** EXERCISE DATA follows **

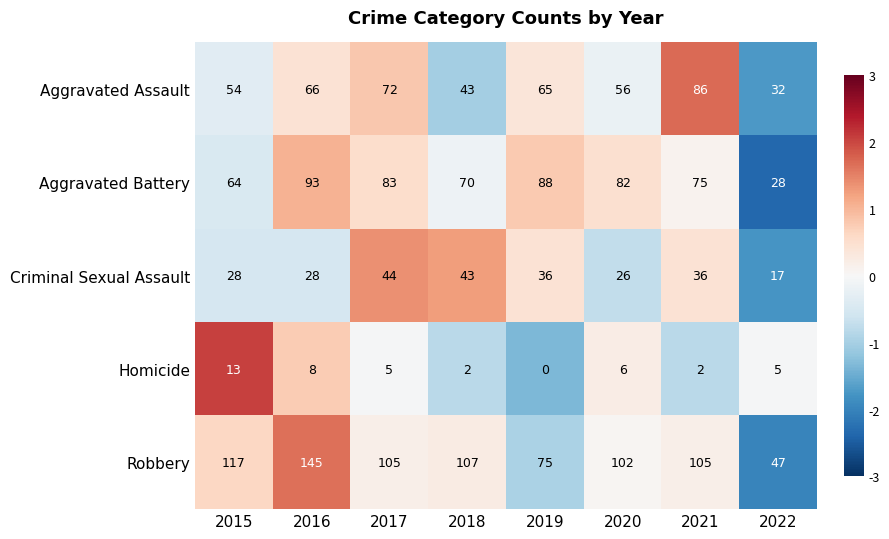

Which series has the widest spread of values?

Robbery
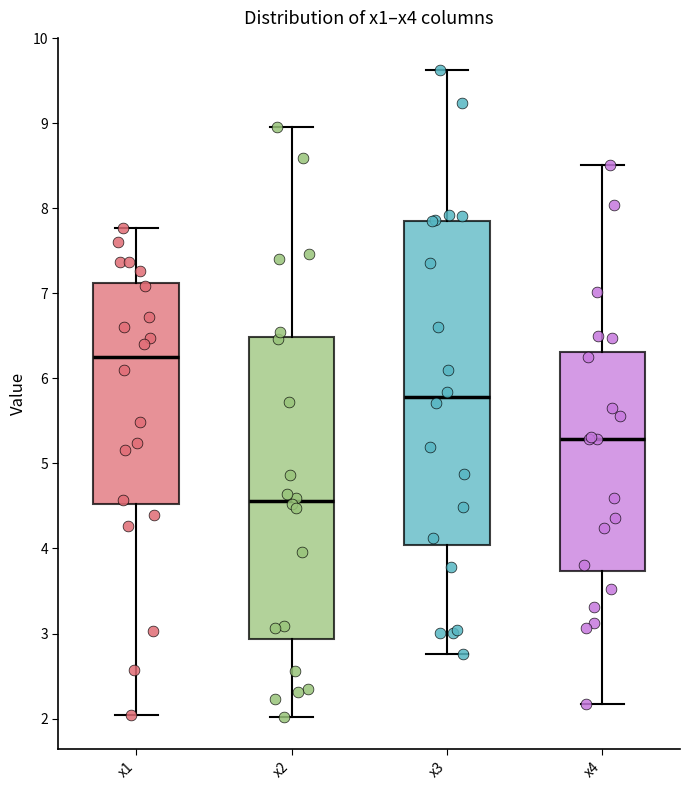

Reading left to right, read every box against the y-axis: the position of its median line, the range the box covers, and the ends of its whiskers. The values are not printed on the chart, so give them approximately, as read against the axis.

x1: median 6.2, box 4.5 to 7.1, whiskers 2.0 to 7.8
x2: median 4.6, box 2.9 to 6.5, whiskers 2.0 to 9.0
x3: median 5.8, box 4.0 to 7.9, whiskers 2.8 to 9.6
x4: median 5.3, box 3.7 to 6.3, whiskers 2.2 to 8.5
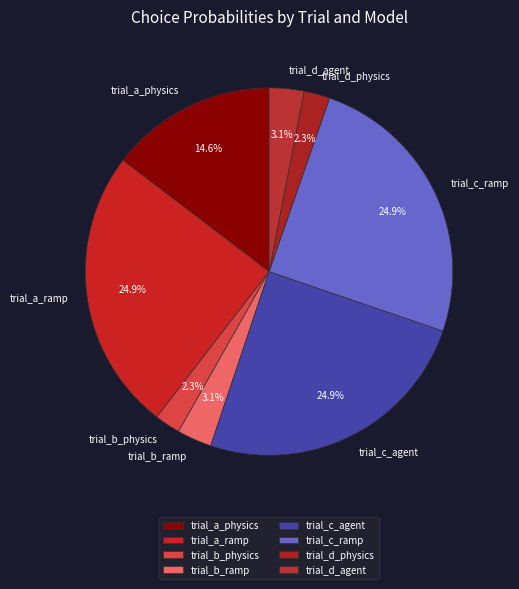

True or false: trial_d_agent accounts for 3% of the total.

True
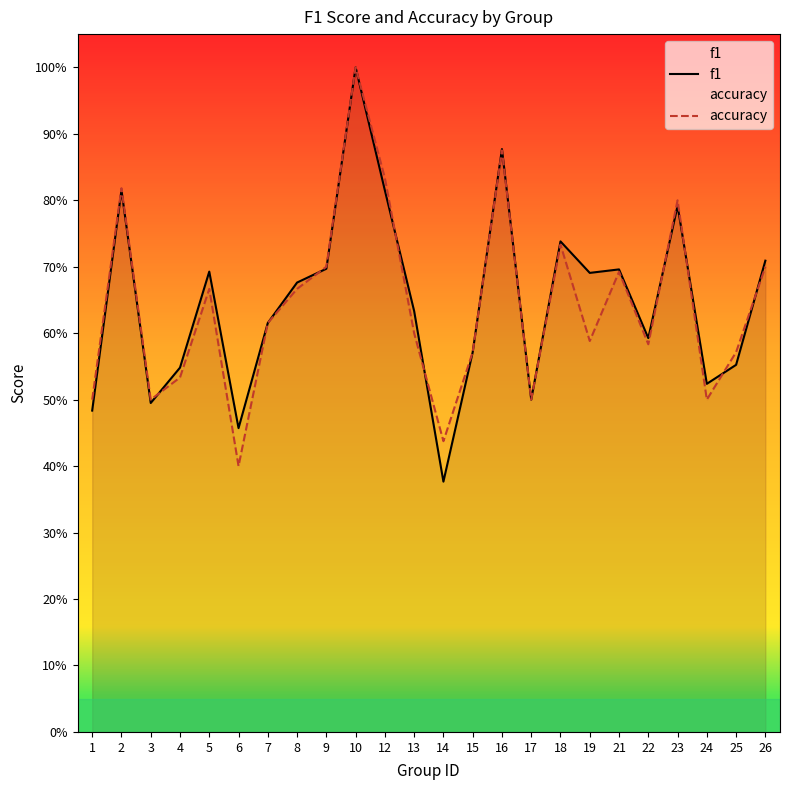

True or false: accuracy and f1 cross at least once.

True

** End of EXERCISE DATA **

Please rewrite all the data above, substituting "greatest spread" for "widest spread" and leaving everything else unchanged. Leave the pictures out.

Which series has the greatest spread of values?

Robbery

Reading left to right, read every box against the y-axis: the position of its median line, the range the box covers, and the ends of its whiskers. The values are not printed on the chart, so give them approximately, as read against the axis.

x1: median 6.2, box 4.5 to 7.1, whiskers 2.0 to 7.8
x2: median 4.6, box 2.9 to 6.5, whiskers 2.0 to 9.0
x3: median 5.8, box 4.0 to 7.9, whiskers 2.8 to 9.6
x4: median 5.3, box 3.7 to 6.3, whiskers 2.2 to 8.5

True or false: trial_d_agent accounts for 3% of the total.

True

True or false: accuracy and f1 cross at least once.

True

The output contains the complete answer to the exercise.